Ia mengapresiasi antusiasme warga di Desa Cibodas, Desa Padamukti, dan Desa Panyadap yang turut membantu menjaga kelancaran pekerjaan di lapangan.
“Partisipasi masyarakat sangat besar. Mereka ikut membantu menjaga kondusivitas dan mendukung seluruh tahapan pekerjaan sehingga proses normalisasi dapat diselesaikan sesuai target,” katanya.

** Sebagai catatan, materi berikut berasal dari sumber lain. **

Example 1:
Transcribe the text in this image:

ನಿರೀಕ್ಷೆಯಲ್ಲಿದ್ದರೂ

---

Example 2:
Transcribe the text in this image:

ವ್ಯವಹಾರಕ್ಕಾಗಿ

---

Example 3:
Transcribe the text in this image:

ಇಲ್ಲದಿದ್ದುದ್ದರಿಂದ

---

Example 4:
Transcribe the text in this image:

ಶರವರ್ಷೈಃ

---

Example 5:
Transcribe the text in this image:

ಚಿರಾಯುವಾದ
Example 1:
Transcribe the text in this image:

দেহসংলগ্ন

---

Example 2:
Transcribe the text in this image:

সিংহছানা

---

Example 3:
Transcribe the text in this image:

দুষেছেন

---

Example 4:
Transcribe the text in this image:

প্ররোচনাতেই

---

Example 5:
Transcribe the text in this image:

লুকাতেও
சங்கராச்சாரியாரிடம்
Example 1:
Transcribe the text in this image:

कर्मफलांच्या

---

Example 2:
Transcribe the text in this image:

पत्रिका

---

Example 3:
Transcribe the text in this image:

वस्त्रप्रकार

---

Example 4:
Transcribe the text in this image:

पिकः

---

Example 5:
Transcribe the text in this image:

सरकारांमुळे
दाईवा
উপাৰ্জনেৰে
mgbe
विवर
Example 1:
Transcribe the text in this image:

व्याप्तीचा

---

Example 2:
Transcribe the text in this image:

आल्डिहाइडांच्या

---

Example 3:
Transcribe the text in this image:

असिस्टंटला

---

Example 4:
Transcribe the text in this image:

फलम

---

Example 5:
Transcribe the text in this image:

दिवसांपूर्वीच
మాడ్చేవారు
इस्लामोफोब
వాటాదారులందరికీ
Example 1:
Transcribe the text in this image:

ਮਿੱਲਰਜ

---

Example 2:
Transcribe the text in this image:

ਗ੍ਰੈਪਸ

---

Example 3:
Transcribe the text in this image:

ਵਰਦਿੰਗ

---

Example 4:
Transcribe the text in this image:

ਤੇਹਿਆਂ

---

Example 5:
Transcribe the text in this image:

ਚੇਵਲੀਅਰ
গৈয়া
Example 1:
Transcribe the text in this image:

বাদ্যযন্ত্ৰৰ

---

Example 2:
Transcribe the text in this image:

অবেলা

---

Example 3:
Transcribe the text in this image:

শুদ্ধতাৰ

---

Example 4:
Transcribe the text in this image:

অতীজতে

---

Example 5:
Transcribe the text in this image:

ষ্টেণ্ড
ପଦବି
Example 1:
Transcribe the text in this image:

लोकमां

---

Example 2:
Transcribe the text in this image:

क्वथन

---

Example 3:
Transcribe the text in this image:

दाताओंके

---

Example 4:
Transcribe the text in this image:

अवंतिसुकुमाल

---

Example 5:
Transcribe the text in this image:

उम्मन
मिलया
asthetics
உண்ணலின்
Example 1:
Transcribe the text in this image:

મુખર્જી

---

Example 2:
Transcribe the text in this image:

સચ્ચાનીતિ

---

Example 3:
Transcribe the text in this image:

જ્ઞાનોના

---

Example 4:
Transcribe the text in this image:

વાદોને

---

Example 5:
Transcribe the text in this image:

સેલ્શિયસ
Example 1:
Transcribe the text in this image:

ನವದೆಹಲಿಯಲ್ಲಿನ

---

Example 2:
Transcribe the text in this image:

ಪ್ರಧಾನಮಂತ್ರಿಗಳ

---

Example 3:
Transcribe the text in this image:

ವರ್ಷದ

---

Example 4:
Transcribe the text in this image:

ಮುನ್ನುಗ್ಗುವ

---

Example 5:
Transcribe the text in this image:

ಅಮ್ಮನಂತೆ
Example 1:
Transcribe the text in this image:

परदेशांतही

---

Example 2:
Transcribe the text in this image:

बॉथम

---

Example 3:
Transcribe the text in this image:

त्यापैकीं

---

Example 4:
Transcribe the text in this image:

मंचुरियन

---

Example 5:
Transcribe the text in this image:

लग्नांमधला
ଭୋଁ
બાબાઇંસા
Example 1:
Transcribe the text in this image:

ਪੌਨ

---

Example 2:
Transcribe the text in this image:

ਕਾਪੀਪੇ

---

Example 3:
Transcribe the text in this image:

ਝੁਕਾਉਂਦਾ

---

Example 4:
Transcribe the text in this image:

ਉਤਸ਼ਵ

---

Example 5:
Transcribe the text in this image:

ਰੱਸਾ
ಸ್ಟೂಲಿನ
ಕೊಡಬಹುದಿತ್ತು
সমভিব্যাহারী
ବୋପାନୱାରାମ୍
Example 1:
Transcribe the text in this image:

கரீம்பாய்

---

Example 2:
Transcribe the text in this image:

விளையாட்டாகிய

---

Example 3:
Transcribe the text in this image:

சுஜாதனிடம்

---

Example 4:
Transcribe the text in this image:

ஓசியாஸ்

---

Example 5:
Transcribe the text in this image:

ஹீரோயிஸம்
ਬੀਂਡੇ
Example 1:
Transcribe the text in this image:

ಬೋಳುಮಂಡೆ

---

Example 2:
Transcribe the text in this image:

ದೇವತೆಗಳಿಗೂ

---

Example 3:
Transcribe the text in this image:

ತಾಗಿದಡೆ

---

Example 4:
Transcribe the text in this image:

Setelah tahap pengerukan selesai, penanganan Sungai Cisungalah akan dilanjutkan melalui program pemerintah pusat yang melibatkan Kementerian Pekerjaan Umum, Balai Besar Wilayah Sungai (BBWS) Citarum, dan Pemerintah Kabupaten Bandung.
Tahapan berikutnya akan difokuskan pada pembangunan kirmir atau tembok penahan tanah (TPT) di sejumlah titik yang dinilai rawan mengalami erosi maupun luapan air saat musim hujan.